Assigned task
Could you return every line of text in the data below word for word, with the pictures left out?
________________________________________
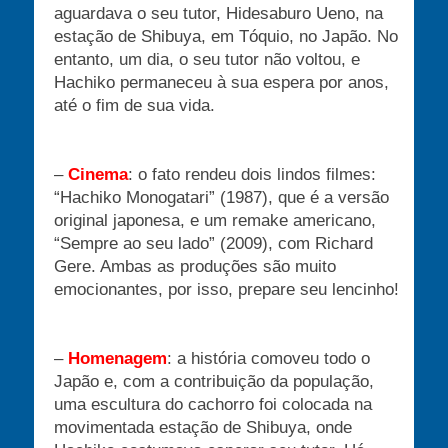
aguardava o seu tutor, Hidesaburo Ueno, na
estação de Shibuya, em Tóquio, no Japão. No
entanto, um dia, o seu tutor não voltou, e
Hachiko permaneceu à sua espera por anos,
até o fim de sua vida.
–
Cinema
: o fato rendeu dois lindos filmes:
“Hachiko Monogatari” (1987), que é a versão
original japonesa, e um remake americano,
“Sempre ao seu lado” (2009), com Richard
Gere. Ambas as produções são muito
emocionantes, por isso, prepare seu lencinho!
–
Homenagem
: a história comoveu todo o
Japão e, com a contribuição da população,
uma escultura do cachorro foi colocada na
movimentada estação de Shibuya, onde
________________________________________
Response below
aguardava o seu tutor, Hidesaburo Ueno, na
estação de Shibuya, em Tóquio, no Japão. No
entanto, um dia, o seu tutor não voltou, e
Hachiko permaneceu à sua espera por anos,
até o fim de sua vida.
–
Cinema
: o fato rendeu dois lindos filmes:
“Hachiko Monogatari” (1987), que é a versão
original japonesa, e um remake americano,
“Sempre ao seu lado” (2009), com Richard
Gere. Ambas as produções são muito
emocionantes, por isso, prepare seu lencinho!
–
Homenagem
: a história comoveu todo o
Japão e, com a contribuição da população,
uma escultura do cachorro foi colocada na
movimentada estação de Shibuya, onde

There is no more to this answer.